La Commission européenne, dans son évaluation d’impact, précise que cette directive « vise à renforcer la transparence des marchés, à favoriser la comparabilité transfrontalière des données ESG, et à soutenir les flux de capitaux vers les activités durables » (Commission européenne, Rapport d’analyse CSRD, 2024). En d’autres termes, l’ESG devient un instrument structurant de la stratégie d’entreprise, au même titre que la fiscalité ou la gestion des risques.
Une fiscalité verte qui devient un levier d’allocation de capitaux
Dans le prolongement de cette transformation réglementaire, le gouvernement français a inséré dans la loi de finances 2025 plusieurs mesures fiscales explicitement destinées à accompagner la transition écologique des entreprises. Parmi les plus significatives figure l’instauration d’un crédit d’impôt pour l’industrie verte (C3IV), dont le montant peut atteindre jusqu’à 40 % des investissements réalisés dans des technologies bas carbone telles que l’hydrogène, les pompes à chaleur industrielles ou les procédés de recyclage avancé.
Le ministère de l’Économie précise que ce dispositif mobilisera 2,3 milliards d’euros sur trois ans, soit une hausse de 28 % par rapport aux mécanismes équivalents antérieurs. Une part de ces crédits est conditionnée à l’inclusion de critères ESG dans les cahiers des charges des projets financés.
Autre nouveauté notable : les entreprises disposant d’une flotte de plus de 100 véhicules légers sont désormais soumises à une taxe annuelle différenciée selon les émissions de CO₂ de leurs véhicules. Cette taxe, qui varie de 85 à 310 euros par véhicule selon la classe d’émissions, vise explicitement à réorienter les achats vers les motorisations électriques ou hybrides rechargeables. Le gouvernement prévoit qu’elle permettra d’éviter l’émission de 480 000 tonnes de CO₂ par an à horizon 2027 (Projet de loi de finances 2025, annexe verte).
Conseil stratégique ESG : une fonction qui se verticalise
Face à cette complexité croissante, les directions générales n’ont plus d’autre choix que d’intégrer le pilotage ESG à leur cœur décisionnel. Il ne s’agit plus de confier les enjeux environnementaux ou sociaux à un service RSE périphérique, mais de mettre en place une gouvernance transversale pilotée par un comité ESG directement rattaché au conseil d’administration.
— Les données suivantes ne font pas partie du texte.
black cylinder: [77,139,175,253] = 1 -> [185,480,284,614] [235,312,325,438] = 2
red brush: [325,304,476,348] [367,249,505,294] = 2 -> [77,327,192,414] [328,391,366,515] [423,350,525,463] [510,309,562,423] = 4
Des cabinets en conseil stratégique en matière d'ESG et fiscalité durable développent des dispositifs sur mesure, croisant conseil fiscal, audit réglementaire et définition de KPIs durables.
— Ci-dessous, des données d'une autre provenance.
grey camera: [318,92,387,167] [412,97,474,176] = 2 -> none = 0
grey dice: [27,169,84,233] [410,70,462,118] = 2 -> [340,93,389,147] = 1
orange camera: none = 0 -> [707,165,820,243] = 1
Le rapport publié par KPMG et le Singapore Institute of Directors le 8 janvier 2025 propose la création de pôles ESG nationaux, ainsi que la mise en place d’un registre public d’allocation des recettes fiscales issues des taxes environnementales, destiné à renforcer la transparence budgétaire.
Des enjeux financiers massifs et une évolution des fonds ESG
Sur le plan macroéconomique, la transition verte n’est pas simplement une mutation qualitative : elle suppose une mobilisation sans précédent de capitaux privés et publics. Selon l’Agence internationale de l’énergie, il faudra investir 6 000 milliards de dollars par an dans la transition énergétique mondiale jusqu’en 2030 pour respecter l’Accord de Paris. En 2024, seuls 2 800 milliards ont été atteints, dont une fraction marginale provenant de fonds respectant intégralement les critères ESG.
C’est dans ce contexte que l’agence Morningstar a publié, en janvier 2025, son rapport sur les tendances ESG. Elle y précise que, sous l’effet des nouvelles normes européennes, entre 30 % et 50 % des fonds ESG devront modifier leur appellation ou leur allocation pour continuer à utiliser le terme « ESG » dans leur dénomination. Ce filtrage réglementaire devrait renforcer la crédibilité de l’investissement responsable, tout en limitant le phénomène de greenwashing.
Le volume des obligations vertes, sociales et durables (GSS+) émis en 2025 devrait dépasser 1 000 milliards de dollars, dont près de 400 milliards seront alignés avec la taxonomie verte européenne. Une norme volontaire introduite en 2024 exige que 85 % des fonds collectés soient fléchés vers des projets taxonomiquement éligibles.